Danith and I discovered a new belief: our daughter. We were earnest believers. We painted visions of our baby’s reincarnation, and we practiced words that we would say upon her arrival. When either one of us found the other one in that dark hole of grief, we reminded each other that Daffy was coming back. The weeks and months following her departure, I prayed to God and wrote to Daffy.
September 6, 2015
Since August 25, 2015, when I learned that your heart was failing, I’ve been looking into the past. Every day, I say, “This day, one week ago…this day, two weeks ago…” I didn’t understand it then. And I don’t understand it now. Life was so perfect, Daffy. Life was the sweetest that it had ever been. One week earlier, before I learned that your heart was failing, I bargained with you to give me 30 minutes to shop at Giant Eagle. Lately, you had been pushing into my diaphragm, so I would often feel tight and exhausted from walking; thus, I had to make a deal with you. I said that if you would let me shop for dinner, then I would feed us chocolate ice cream later. You agreed to the deal, and when we came home, I opened the ice cream and fed it to us. This day two weeks ago, you and I were working on the yard. Then, that night, you and I watched a movie with Papa. Everyone was so happy. The word “happy” is often overused, its meaning losing meaning. Let me give it a proper meaning. With you in our lives physically, I reached a state of bliss that allowed me to float through air. That was how freeing loving you was. It freed me, Daffy.

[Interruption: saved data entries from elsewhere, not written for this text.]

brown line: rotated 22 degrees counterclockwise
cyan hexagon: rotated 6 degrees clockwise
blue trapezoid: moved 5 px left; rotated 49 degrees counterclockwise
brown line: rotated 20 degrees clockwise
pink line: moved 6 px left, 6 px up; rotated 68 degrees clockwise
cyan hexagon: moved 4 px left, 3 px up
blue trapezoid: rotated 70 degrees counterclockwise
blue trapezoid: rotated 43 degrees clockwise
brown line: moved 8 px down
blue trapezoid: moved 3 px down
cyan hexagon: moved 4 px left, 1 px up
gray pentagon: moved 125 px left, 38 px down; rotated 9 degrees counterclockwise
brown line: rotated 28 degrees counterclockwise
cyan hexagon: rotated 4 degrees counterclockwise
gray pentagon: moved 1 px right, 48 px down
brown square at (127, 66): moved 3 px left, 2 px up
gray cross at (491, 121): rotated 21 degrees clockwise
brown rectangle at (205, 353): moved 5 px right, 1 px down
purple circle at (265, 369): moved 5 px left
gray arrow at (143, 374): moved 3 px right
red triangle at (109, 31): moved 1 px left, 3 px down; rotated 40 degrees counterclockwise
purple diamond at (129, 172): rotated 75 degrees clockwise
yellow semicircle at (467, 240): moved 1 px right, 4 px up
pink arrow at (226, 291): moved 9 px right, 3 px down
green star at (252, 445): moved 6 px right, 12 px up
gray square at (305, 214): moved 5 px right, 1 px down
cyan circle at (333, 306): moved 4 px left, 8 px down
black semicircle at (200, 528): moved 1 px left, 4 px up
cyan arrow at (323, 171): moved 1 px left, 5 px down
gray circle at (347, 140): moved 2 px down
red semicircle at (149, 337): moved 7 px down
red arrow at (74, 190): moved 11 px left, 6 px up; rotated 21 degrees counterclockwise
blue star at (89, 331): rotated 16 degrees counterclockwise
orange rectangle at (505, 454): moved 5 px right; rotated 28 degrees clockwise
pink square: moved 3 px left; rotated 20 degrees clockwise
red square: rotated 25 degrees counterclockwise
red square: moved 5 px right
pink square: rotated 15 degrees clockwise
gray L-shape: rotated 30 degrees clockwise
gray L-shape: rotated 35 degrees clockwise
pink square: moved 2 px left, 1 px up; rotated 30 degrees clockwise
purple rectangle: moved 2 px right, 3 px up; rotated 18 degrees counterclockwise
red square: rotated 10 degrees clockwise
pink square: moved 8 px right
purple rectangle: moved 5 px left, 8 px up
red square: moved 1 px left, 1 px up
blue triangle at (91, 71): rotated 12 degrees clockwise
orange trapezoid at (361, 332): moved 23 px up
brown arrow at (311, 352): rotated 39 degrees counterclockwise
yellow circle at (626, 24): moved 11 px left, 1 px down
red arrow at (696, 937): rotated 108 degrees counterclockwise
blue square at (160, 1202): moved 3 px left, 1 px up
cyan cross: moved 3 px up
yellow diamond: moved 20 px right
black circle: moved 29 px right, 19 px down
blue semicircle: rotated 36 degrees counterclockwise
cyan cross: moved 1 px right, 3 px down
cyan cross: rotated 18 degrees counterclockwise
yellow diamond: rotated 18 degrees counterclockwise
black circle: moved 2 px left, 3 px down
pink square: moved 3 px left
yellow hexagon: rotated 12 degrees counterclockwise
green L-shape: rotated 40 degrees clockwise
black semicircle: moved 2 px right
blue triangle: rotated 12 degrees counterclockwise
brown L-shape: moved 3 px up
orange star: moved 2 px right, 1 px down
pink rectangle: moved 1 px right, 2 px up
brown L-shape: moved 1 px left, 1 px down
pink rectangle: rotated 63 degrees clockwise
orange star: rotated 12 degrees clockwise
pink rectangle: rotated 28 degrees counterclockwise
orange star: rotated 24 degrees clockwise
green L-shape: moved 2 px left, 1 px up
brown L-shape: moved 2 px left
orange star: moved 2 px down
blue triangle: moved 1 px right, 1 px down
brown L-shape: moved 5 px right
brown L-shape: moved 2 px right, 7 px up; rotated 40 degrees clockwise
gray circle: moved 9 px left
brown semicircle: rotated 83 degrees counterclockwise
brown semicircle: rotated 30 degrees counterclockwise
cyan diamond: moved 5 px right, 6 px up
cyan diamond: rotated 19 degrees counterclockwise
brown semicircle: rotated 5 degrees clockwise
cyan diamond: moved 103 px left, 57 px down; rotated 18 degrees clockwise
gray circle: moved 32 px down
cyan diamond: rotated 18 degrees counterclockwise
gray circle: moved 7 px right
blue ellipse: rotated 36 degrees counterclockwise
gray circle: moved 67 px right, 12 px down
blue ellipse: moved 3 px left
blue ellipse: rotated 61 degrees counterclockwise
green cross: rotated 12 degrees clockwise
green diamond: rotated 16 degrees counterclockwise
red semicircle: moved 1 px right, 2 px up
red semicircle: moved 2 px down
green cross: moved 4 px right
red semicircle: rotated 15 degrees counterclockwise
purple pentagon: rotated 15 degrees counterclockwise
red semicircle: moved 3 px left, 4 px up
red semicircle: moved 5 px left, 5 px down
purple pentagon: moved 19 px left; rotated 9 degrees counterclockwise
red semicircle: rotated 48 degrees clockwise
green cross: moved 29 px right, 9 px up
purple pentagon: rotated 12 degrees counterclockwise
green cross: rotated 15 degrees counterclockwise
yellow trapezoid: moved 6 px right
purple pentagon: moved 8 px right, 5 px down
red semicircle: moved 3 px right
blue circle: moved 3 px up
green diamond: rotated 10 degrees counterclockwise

Daffy, tonight my heart is numb. I’ve cried so many tears, and I will cry some more. Many more. Too many thoughts are swirling around in my head that I don’t know where to start or how to start penning any of them. Mainly they consist of the following: fear and trying to understand. I am afraid of many things, Daffy. I am afraid of the future. I am afraid of God. I am afraid that you will not come back to me. I am trying to understand what it is that I am supposed to learn through losing you, my sweet baby girl. I am trying to understand why you were sacrificed just so I could learn a lesson.